The next few chapters of Fox’s memoir describe life aboard the Jersey, an old hulk anchored in New York harbor. In fact, that topic takes up almost a quarter of the book (excluding appendixes). Citing other reminiscences for support, Fox painted a horrible experience for the prisoners of war confined there:
The miseries of our condition were continually increasing: the pestilence on board spread rapidly, and every day added to our bill of mortality. The young, in a particular manner, were its most frequent victims. The number of the prisoners was continually increasing, notwithstanding the frequent and successful attempts to escape: and when we were mustered and called upon to answer to our names, and it was ascertained that nearly two hundred had mysteriously disappeared without leaving any information of their departure, the officers of the ship endeavored to make amends for their past remissness by increasing the rigor of our confinement…
The British authorities kept offering a way out: enlisting in the royal military forces. Fox wrote of how he and his comrades resisted that enticement at first, but their conditions made it more appealing:
To remain an indefinite time as prisoners, enduring sufferings and privations beyond what human nature could sustain, or to make a virtue of necessity, and with apparent willingness to enlist into a service, into which we were satisfied that we should soon be impressed, seemed to be the only alternatives. . . .

…a recruiting officer came on board to enlist men for the eighty-eighth regiment, to be stationed at Kingston, in the island of Jamaica. We had just been trying to satisfy our hunger upon a piece of beef, which was so tough that no teeth could make an impression on it, when the officer descended between decks, and represented to us the immense improvement that we should experience in our condition, if we were in his Majesty’s service: an abundance of good food, comfortable clothing, service easy, and in the finest climate in the world, were temptations too great to be resisted by a set of miserable, half-starved, and almost naked wretches as we were. . . .

The recruiting officer presented his papers for our signature. We hesitated, we stared at each other, and felt that we were about to do a deed of which we were ashamed, and which we might regret. Again we heard the tempting offers, and again the assurance that we should not be called upon to fight against our government or country; and, with the hope that we should find an opportunity to desert, of which it was our firm intention to avail ourselves when offered—with such hopes, expectations, and motives, we signed the papers, and became soldiers in his Majesty’s service.
One goal for my trip to London earlier this month was to find out more about Ebenezer Fox’s experience.
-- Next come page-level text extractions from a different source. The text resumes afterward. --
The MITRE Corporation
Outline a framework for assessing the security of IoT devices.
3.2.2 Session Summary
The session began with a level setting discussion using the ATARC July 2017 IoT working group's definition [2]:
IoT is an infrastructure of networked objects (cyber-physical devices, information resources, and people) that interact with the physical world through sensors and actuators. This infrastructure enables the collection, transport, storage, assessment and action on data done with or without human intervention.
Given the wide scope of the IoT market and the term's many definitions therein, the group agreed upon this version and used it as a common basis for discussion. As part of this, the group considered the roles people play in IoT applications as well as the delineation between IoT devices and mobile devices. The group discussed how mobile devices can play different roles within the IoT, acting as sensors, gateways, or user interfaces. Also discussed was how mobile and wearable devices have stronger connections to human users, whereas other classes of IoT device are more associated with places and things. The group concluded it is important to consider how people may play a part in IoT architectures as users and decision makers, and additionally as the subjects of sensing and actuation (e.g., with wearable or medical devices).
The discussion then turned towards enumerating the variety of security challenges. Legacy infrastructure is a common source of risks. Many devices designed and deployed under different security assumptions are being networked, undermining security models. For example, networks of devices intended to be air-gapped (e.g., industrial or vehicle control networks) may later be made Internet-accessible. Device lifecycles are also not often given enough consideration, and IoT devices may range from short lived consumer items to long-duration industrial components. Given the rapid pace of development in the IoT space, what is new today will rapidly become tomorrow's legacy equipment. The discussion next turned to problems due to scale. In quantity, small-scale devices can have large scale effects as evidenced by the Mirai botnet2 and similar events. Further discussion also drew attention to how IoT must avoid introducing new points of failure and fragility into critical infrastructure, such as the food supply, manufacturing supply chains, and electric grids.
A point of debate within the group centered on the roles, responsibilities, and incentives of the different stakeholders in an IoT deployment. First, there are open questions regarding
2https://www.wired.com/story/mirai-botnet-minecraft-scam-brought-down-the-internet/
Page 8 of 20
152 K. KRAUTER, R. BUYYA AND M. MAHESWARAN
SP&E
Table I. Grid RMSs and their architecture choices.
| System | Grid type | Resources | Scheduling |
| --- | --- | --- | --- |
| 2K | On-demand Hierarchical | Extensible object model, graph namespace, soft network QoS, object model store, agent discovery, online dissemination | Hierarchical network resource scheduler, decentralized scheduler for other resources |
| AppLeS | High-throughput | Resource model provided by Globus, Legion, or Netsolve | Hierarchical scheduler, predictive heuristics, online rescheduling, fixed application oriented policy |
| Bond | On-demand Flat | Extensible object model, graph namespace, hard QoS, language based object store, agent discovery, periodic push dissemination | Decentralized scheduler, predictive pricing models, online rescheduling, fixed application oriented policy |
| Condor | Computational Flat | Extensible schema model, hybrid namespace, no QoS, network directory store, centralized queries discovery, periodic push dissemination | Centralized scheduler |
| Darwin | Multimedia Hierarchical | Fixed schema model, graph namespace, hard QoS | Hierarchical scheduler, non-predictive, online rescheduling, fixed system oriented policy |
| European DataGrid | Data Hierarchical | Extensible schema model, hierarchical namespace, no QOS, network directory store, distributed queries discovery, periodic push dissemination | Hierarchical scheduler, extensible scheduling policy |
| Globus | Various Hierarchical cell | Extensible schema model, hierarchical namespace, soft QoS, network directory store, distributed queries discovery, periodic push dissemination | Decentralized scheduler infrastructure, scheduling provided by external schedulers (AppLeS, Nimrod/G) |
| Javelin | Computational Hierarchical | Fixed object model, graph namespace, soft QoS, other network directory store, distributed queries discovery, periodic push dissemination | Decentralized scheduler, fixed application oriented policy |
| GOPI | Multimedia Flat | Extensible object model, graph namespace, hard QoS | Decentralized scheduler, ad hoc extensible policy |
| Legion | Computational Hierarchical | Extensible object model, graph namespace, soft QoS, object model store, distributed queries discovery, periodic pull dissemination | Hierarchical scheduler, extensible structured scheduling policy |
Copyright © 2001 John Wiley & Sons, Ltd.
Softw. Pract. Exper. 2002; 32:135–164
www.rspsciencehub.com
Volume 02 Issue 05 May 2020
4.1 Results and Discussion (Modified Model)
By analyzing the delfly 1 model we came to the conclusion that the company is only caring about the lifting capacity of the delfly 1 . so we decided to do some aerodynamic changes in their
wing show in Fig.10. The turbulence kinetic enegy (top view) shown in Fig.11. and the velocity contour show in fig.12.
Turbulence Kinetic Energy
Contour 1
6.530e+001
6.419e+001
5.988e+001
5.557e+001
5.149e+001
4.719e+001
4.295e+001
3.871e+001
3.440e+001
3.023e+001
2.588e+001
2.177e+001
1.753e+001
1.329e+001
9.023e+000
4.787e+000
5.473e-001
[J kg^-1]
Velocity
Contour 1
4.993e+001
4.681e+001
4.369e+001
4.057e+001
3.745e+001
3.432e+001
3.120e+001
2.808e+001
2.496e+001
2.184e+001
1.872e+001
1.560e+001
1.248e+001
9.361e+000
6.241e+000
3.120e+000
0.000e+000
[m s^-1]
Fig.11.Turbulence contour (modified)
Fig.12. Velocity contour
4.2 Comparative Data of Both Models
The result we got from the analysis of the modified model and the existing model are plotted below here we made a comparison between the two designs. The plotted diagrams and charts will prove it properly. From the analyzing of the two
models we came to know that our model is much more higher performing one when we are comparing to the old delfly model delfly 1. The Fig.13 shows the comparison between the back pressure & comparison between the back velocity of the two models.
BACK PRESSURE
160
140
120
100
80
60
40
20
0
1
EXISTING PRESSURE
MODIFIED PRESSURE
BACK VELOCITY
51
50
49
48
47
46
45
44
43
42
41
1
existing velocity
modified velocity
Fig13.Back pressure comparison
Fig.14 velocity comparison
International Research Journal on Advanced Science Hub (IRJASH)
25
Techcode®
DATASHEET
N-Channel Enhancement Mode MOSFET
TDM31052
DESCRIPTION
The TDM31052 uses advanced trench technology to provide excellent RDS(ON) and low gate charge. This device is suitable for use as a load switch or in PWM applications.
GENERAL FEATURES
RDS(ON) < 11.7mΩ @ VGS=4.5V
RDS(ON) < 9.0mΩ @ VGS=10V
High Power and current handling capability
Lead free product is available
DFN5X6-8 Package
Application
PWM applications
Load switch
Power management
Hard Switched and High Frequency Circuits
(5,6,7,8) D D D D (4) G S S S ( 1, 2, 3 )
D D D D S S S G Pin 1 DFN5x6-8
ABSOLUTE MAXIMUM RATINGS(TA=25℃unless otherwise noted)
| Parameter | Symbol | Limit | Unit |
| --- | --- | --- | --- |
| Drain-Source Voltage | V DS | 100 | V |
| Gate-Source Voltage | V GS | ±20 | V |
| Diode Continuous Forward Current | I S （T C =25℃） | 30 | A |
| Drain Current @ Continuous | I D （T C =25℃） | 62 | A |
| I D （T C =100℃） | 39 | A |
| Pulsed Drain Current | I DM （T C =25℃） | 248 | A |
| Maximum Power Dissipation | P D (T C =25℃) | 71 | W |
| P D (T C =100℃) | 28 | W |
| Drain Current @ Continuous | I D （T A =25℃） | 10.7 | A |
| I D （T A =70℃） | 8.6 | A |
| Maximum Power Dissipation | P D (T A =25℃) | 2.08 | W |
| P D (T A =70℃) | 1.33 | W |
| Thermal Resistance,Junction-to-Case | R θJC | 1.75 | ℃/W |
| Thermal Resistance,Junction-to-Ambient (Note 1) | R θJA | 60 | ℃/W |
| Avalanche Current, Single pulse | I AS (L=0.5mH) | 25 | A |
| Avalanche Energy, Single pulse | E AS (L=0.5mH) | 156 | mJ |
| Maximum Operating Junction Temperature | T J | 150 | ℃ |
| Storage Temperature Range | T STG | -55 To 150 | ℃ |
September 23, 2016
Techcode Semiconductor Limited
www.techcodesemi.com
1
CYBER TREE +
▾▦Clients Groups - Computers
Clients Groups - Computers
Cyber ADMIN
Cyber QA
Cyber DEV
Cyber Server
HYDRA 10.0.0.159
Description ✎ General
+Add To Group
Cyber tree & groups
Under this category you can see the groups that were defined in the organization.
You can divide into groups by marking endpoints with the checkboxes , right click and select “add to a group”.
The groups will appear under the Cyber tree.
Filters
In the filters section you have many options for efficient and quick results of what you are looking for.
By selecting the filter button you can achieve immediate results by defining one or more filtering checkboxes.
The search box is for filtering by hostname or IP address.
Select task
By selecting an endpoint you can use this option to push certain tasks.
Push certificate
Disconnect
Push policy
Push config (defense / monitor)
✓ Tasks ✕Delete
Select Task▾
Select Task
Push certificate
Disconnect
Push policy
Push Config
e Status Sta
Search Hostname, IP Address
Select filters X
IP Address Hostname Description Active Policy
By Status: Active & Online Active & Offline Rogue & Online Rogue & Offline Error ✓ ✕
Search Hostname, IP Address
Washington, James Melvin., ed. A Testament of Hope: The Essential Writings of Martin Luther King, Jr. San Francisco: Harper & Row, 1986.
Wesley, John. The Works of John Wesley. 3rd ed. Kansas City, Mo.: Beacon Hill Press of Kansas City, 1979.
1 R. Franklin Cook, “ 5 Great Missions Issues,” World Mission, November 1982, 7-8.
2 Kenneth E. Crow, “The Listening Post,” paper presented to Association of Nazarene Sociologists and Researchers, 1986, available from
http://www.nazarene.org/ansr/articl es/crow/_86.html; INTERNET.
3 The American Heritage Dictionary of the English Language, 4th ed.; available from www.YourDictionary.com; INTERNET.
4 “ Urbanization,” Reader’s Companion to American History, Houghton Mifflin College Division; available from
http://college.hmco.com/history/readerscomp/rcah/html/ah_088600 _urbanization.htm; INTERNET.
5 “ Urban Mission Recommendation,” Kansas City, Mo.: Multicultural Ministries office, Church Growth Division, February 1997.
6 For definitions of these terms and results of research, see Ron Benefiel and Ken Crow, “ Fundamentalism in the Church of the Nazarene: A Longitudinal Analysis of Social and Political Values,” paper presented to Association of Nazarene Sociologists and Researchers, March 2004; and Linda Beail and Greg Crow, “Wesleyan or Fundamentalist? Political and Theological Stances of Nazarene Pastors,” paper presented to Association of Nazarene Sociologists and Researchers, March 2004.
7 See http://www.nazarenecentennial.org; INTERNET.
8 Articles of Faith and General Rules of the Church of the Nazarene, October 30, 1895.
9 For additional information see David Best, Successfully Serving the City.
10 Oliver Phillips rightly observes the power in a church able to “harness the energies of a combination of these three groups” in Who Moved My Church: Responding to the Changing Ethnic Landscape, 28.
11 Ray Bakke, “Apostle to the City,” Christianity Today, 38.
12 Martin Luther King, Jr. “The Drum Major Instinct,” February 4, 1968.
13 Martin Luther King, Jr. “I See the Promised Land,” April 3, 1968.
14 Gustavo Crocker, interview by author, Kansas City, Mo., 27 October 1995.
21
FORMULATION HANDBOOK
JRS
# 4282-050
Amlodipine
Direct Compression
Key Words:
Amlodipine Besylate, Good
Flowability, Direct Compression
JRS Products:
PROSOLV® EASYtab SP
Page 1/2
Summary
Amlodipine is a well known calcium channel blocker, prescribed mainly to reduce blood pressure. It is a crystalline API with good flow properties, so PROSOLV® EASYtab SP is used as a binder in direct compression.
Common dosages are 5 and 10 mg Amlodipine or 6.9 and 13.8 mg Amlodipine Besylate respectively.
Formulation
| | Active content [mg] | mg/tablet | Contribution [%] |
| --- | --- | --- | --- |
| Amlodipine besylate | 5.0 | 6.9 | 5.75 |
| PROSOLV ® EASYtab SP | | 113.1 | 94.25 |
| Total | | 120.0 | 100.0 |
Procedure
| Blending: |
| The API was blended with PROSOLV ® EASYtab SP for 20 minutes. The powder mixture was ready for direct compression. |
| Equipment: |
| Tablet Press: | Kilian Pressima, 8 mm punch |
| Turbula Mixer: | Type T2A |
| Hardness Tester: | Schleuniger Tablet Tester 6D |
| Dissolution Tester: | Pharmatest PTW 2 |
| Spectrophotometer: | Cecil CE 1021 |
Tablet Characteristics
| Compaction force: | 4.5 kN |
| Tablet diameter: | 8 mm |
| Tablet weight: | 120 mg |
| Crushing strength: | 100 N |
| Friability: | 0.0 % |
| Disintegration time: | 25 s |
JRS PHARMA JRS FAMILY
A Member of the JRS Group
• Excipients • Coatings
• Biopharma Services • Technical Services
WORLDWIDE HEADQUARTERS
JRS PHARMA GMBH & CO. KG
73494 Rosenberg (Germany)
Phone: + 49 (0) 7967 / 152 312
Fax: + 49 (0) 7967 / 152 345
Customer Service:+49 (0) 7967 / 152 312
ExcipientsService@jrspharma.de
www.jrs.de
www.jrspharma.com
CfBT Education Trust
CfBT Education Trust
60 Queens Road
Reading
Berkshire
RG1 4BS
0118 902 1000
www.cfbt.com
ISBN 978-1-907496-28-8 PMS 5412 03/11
That included going to the British National Archives to examine the muster rolls of the Jersey, which I’d learned about from Todd Braisted’s Facebook feed.

TOMORROW: What the Jersey rolls say about Ebenezer Fox.


Steve MC said...

What happened on those ships will always stay with me, thanks to the 2004 History Channel documentary that had actors playing the parts of the prisoners. Fox's portrayal was particularly moving. As would any actor given his words.

J. L. Bell said...

One reason Fox was so passionate was that he was, um, speaking for other men as well.